• _Passage for review_:
In [None]:
import pandas as pd
from mplsoccer import Pitch

In [None]:
df = pd.read_parquet('opta_events_112_2022.parquet')
p = Pitch(pitch_type='opta')

Add on the x/ coordinates in relation to the camera instead of left to right

In [None]:
df_direction = df.loc[df.direction_of_play.notnull(), ['match_id', 'team_id', 'period_id', 'direction_of_play']].copy()
df_direction['camera_right_to_left'] = df_direction['direction_of_play'] == 'Right to Left'
df.drop('direction_of_play', axis='columns', inplace=True)
df = df.merge(df_direction, on=['match_id', 'team_id', 'period_id'], how='left', validate='m:1')
# fill missing
df.loc[df['shot_goal_mouth_y_coordinate'].notnull(), 'shot_goal_mouth_x_coordinate'] = p.dim.right
df.loc[df['type_name'] == 'foul_throw_in', 'end_x'] = df.loc[df['type_name'] == 'foul_throw_in', 'x']
df.loc[df['type_name'] == 'foul_throw_in', 'end_y'] = df.loc[df['type_name'] == 'foul_throw_in', 'y']
# flip coordinates for camera
df['camera_x'], df['camera_y'] = p.flip_side(df['x'], df['y'], df['camera_right_to_left'])

• _Tasks to perform_:
a) Quote the Opta coordinates notebook between "Add on the x/" and "p.flip_side(df['x'], df['y'], df['camera_right_to_left'])", inclusive.
b) Carry the Opta coordinates notebook forward from its final line.
The lines after this point have no connection to the Opta coordinates notebook.

• _Record excerpts_:
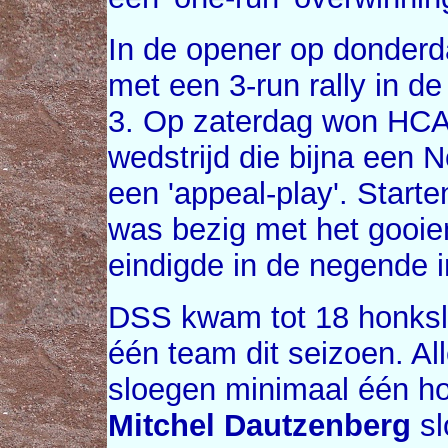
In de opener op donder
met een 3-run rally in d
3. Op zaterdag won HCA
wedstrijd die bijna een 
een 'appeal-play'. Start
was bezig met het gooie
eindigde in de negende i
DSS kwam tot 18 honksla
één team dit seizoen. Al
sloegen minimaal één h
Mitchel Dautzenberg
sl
...
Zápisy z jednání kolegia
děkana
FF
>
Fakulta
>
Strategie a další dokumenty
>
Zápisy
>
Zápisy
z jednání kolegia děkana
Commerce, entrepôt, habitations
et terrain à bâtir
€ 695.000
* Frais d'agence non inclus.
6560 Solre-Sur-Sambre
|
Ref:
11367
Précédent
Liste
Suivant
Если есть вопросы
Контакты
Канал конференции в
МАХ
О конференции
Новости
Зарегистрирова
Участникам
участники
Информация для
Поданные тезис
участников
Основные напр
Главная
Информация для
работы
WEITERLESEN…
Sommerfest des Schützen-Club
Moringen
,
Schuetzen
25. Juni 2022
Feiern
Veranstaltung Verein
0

• _Task-by-task answers_:
a)
Add on the x/ coordinates in relation to the camera instead of left to right

In [None]:
df_direction = df.loc[df.direction_of_play.notnull(), ['match_id', 'team_id', 'period_id', 'direction_of_play']].copy()
df_direction['camera_right_to_left'] = df_direction['direction_of_play'] == 'Right to Left'
df.drop('direction_of_play', axis='columns', inplace=True)
df = df.merge(df_direction, on=['match_id', 'team_id', 'period_id'], how='left', validate='m:1')
# fill missing
df.loc[df['shot_goal_mouth_y_coordinate'].notnull(), 'shot_goal_mouth_x_coordinate'] = p.dim.right
df.loc[df['type_name'] == 'foul_throw_in', 'end_x'] = df.loc[df['type_name'] == 'foul_throw_in', 'x']
df.loc[df['type_name'] == 'foul_throw_in', 'end_y'] = df.loc[df['type_name'] == 'foul_throw_in', 'y']
# flip coordinates for camera
df['camera_x'], df['camera_y'] = p.flip_side(df['x'], df['y'], df['camera_right_to_left'])

b)
df['camera_pass_end_x'], df['camera_pass_end_y'] = p.flip_side(df['pass_end_x'], df['pass_end_y'], df['camera_right_to_left'])
df['camera_shot_blocked_x_coordinate'], df['camera_shot_blocked_y_coordinate'] = p.flip_side(df['shot_blocked_x_coordinate'], df['shot_blocked_y_coordinate'], df['camera_right_to_left'])
df['camera_shot_goal_mouth_x_coordinate'], df['camera_shot_goal_mouth_y_coordinate'] = p.flip_side(df['shot_goal_mouth_x_coordinate'], df['shot_goal_mouth_y_coordinate'], df['camera_right_to_left'])
# end coordinates
df['camera_end_x'] = (df['camera_pass_end_x']
                      .fillna(df['camera_shot_blocked_x_coordinate'])
                      .fillna(df['camera_shot_goal_mouth_x_coordinate'])
                     )
df['camera_end_y'] = (df['camera_pass_end_y']
                      .fillna(df['camera_shot_blocked_y_coordinate'])
                      .fillna(df['camera_shot_goal_mouth_y_coordinate'])
                     )

Add on some boolean columns for pass/shot/goal/ and set pieces

In [None]:
df['shot'] = df['type_name'].isin(['goal', 'attempt_saved', 'miss', 'post'])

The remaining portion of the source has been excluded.